The hidden mystery of Audley End

Hidden in the undergrowth and trees in a corner of Audley End Park near Saffron Walden is the entrance to a brick building. Only one gabled wall, with a small sealed up doorway is visible of this partially buried structure. Anyone who happens across this would be forgiven to mistake it for a WW2 bomb shelter. But a bomb shelter it is not, this building’s story goes back much further than that.

Built in 1835/36 this is The Ice House and sitting next to the cottage named Ice House Lodge it suddenly becomes only too obvious. Ice House Lodge itself was built in 1828 and the Estate accounts at this time refer to payment for the “building of cottage by the Ice House” so it can be assumed there was an Ice House on this site even earlier in the 19th century.

The Ice House we see today at Audley End is constructed of brick, with walls of 2 – 3 feet thick and although it cannot be seen, a slate roof. Inside it is reported to contain a brick pit, 14 feet in diameter, 12 feet deep and surrounded by a 3 foot wide walkway around its rim. It is in here that ice would have been stored to provide the estate with a year round supply.
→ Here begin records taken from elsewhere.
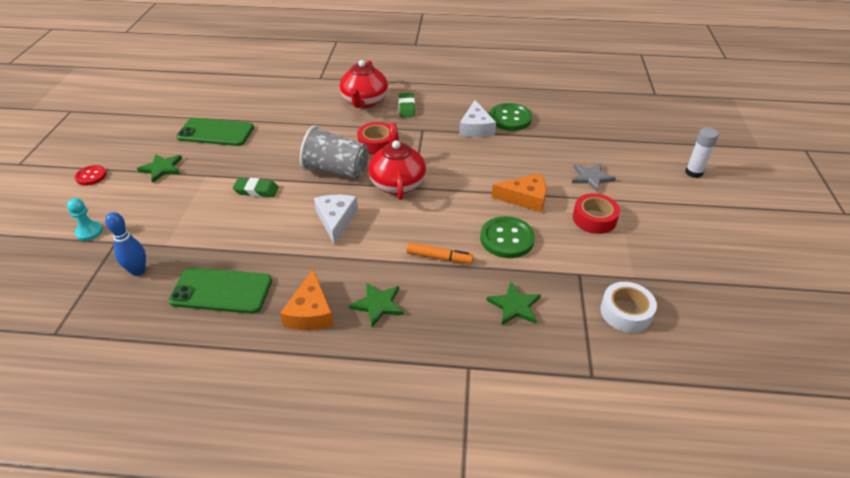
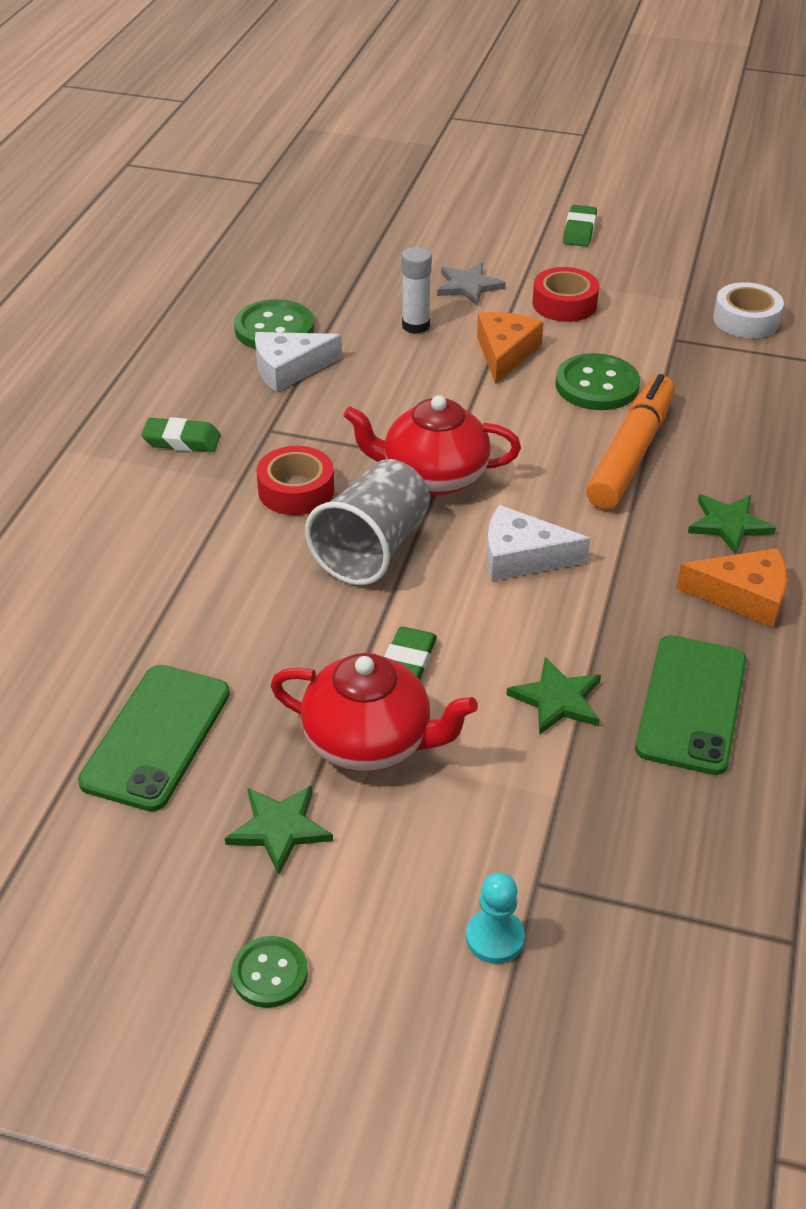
camera: 80 degrees left, 0 degrees up
(91, 176) = (269, 973): red button -> green button
(138, 271) = (630, 831): blue bowling pin -> none
(364, 102) = (130, 494): red teapot -> red teapot (370, 742)
(439, 257) = (631, 454): orange marker -> orange marker, size x1.87
(476, 128) = (289, 369): white cheese -> white cheese turned 150 degrees clockwise
(514, 306) = (733, 401): green star -> green star (557, 699)
(693, 172) = (478, 205): white glue stick -> white glue stick (415, 326)
(694, 219) = (579, 231): none -> green eraser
Before the invention of refrigeration ice was cut from lakes and rivers in winter and stored for use throughout the year. Purpose built structures were made to house the ice, typically partially underground and with heavily insulated walls. Ice could remain frozen here for many months and was then chipped into smaller blocks as required by the main house to assist with the safe storage of perishable foods. The good design of an ice house was important not only to take into consideration the storage and ease of access to the ice but also for the drainage of meltwater.

Introduced to Britain as early as the 17th century, although it is quite likely that the Roman’s used similar technology, ice house designs are varied. Mostly built within the grounds of manor houses and country estates some existing examples are quite ornate, beautiful structures, others domed like brick igloos and some with thickly thatched roofs. Typically here in Britain the Ice House was designed to be largely set underground.

Although externally not the most ornate of Ice Houses, the one at Audley End sits quietly hidden in the undergrowth, its sealed up doorway concealing the magnificence of 19th century technology within and who knows what other secrets of times gone by.